▸ **EXERCISE DIRECTIONS**: In the article about the National Catholic Prayer Breakfast, which Gospel did Mulvaney read from when he spoke at the South Carolina prayer breakfast?

▸ **PASSAGE TO READ**:
((

White House chief of staff Mick Mulvaney declared at the National Catholic Prayer Breakfast on Tuesday (April 23) that faith drives the Trump administration’s policy proposals, arguing that “the principles of our faith (are) being manifest” under the president’s watch.
Also in attendance at the breakfast — a largely conservative religious gathering that meets annually in Washington — were two deputy assistants to President Trump, United States Ambassador for International Religious Freedom Sam Brownback and Rep. Chris Smith of New Jersey.
Mulvaney, who is Catholic, opened his talk with an anecdote about speaking several years ago at a prayer breakfast in his home state of South Carolina at the invitation of then-Sen. Jim DeMint. Mulvaney explained that as a novice to prayer breakfasts, he inadvertently chose to read a passage from the Gospel of Matthew in which Jesus encourages believers to pray in private, not in public. He said a priest later interpreted the passage for him, arguing it does not bar public prayer but is part of Jesus’ call to do “the opposite of what is popular.”
The Trump administration’s policy agenda, Mulvaney suggested, constitutes just that sort of unpopular but faithful action.

))

▸ **SOURCE DATA**:
((

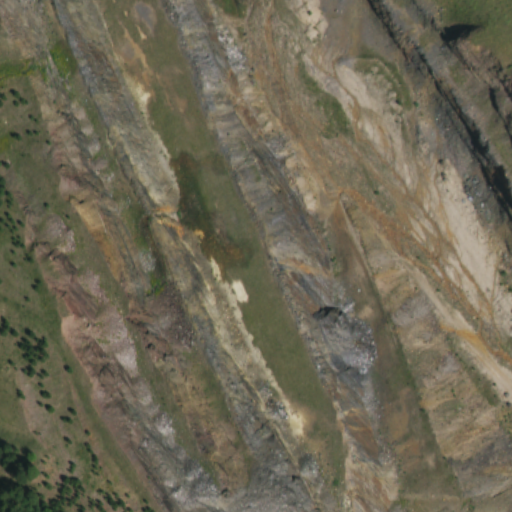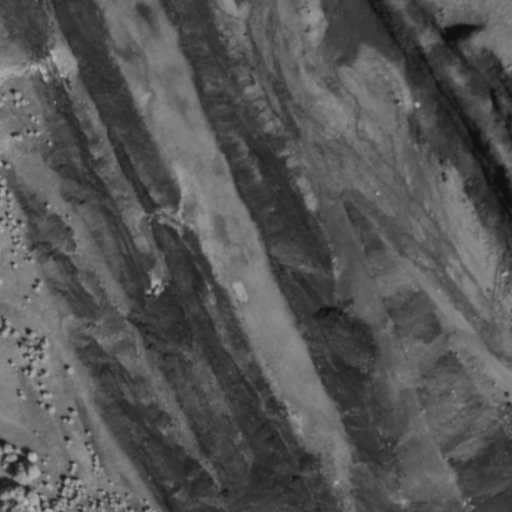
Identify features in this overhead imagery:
quarry: (273, 244)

))

▸ **RESPONSE BELOW**: The Gospel of Matthew.